EXERCISE: Count the lines in the listing below that contain the string "instances", treating uppercase and lowercase as different. Give only the number.

Start of PROVIDED ENTRIES

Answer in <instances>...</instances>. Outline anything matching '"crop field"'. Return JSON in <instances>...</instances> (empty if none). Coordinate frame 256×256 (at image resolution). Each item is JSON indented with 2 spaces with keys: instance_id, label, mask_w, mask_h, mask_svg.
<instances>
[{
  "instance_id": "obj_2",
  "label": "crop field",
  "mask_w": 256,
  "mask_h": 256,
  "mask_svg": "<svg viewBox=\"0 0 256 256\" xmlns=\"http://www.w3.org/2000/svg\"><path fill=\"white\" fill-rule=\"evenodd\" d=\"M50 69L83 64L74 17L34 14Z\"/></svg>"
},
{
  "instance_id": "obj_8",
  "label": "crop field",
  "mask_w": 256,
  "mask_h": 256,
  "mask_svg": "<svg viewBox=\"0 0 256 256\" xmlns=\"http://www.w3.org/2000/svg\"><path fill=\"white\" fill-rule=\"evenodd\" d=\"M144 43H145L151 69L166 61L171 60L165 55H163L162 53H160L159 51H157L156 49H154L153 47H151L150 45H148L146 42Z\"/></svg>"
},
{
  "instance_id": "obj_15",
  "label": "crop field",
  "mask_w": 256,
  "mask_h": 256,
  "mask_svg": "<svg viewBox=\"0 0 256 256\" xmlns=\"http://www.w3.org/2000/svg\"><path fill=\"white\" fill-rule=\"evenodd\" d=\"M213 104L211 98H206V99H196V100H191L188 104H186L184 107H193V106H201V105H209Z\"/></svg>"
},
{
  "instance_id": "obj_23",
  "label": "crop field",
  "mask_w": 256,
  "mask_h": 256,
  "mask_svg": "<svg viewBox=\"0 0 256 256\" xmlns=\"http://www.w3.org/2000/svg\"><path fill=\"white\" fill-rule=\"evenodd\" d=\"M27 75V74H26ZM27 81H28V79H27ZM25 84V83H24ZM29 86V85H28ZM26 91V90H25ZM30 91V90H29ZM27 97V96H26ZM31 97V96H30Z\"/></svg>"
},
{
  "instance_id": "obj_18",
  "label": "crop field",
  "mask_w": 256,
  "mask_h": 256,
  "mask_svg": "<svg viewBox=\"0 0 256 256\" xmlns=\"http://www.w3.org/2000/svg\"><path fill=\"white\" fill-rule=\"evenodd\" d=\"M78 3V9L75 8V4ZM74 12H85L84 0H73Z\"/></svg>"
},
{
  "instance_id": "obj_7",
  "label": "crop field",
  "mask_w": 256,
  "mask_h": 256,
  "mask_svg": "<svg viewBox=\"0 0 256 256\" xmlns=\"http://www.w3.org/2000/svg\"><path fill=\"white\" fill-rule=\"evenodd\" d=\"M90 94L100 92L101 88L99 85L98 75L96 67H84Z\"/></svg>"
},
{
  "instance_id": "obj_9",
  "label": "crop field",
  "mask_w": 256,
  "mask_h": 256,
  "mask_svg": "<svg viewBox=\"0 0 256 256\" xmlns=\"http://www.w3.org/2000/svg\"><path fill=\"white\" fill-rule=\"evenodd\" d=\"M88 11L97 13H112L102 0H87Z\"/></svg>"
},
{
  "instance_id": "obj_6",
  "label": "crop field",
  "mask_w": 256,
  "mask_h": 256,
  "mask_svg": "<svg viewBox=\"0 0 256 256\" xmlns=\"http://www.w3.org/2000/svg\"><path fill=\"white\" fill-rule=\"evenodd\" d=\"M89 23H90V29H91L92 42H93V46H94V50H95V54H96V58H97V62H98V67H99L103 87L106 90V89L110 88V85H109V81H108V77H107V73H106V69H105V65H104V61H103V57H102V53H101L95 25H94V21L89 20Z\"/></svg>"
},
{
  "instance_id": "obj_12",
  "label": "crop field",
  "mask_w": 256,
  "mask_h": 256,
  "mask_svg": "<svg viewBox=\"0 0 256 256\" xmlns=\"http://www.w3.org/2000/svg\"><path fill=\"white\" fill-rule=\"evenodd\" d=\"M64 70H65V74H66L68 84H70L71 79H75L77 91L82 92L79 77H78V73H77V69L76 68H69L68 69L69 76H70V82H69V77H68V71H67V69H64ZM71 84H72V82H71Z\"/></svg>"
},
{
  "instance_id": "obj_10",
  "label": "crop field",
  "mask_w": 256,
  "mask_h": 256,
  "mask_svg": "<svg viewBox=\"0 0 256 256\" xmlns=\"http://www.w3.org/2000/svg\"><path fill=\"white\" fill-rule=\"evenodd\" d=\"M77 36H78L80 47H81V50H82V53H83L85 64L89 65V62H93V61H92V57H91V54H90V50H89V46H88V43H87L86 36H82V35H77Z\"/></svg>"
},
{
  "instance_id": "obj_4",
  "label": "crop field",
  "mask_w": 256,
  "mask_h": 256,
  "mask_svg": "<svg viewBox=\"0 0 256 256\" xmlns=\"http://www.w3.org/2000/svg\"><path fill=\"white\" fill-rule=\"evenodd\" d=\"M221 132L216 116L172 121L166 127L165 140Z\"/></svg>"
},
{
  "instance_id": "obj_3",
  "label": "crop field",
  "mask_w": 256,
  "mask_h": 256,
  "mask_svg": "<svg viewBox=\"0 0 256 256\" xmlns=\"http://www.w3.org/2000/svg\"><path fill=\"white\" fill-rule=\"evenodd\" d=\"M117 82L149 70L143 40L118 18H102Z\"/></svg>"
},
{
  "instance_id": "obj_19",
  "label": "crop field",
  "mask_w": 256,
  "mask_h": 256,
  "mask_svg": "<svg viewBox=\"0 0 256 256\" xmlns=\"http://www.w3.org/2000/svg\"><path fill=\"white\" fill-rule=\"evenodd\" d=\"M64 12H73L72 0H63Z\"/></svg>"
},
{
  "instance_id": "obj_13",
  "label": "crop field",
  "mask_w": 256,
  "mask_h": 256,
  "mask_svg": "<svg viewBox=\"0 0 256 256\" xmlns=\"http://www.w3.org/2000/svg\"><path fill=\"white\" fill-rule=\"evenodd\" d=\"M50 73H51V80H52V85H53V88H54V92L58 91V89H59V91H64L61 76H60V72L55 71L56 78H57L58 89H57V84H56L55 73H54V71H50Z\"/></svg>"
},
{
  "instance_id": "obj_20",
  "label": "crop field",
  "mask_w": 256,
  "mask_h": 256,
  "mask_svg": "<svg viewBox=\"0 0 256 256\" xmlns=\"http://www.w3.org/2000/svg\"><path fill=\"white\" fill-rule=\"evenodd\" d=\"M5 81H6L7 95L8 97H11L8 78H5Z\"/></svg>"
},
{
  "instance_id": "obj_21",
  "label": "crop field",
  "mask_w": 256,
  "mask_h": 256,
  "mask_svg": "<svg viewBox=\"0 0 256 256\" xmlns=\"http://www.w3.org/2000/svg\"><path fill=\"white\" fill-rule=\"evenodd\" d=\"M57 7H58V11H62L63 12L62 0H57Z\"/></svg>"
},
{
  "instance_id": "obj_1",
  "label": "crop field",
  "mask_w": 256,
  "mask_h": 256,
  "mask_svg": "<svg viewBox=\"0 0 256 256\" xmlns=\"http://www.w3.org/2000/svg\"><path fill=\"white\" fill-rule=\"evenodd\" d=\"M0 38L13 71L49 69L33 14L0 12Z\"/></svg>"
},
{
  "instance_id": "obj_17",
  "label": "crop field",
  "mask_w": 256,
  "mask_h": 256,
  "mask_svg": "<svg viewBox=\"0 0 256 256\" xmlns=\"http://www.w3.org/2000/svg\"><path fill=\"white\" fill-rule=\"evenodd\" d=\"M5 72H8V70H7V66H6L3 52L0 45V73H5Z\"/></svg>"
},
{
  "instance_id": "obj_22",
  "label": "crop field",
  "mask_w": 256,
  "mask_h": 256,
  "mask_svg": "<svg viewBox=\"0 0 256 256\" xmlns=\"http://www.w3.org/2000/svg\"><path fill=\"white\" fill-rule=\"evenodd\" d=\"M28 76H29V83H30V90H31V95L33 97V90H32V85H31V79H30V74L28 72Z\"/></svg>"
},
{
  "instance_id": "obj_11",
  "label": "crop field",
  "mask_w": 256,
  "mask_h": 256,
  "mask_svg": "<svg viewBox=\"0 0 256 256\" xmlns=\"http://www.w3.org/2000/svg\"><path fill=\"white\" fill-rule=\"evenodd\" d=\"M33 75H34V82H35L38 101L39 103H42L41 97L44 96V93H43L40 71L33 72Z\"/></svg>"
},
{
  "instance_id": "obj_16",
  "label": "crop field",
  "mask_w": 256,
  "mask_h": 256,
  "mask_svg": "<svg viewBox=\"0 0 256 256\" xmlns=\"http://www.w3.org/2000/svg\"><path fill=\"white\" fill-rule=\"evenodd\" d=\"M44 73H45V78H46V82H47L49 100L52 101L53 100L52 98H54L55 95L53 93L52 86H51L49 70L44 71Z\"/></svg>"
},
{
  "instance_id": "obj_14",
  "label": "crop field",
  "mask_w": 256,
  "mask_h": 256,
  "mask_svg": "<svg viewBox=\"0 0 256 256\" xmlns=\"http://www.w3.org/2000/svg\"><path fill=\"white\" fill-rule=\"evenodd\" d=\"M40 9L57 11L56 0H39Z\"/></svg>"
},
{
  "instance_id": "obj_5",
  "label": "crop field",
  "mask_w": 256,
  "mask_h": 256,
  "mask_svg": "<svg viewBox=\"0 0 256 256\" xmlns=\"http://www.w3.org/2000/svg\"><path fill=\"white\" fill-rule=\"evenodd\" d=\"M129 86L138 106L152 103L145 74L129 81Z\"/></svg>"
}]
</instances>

End of PROVIDED ENTRIES

SOLUTION: 3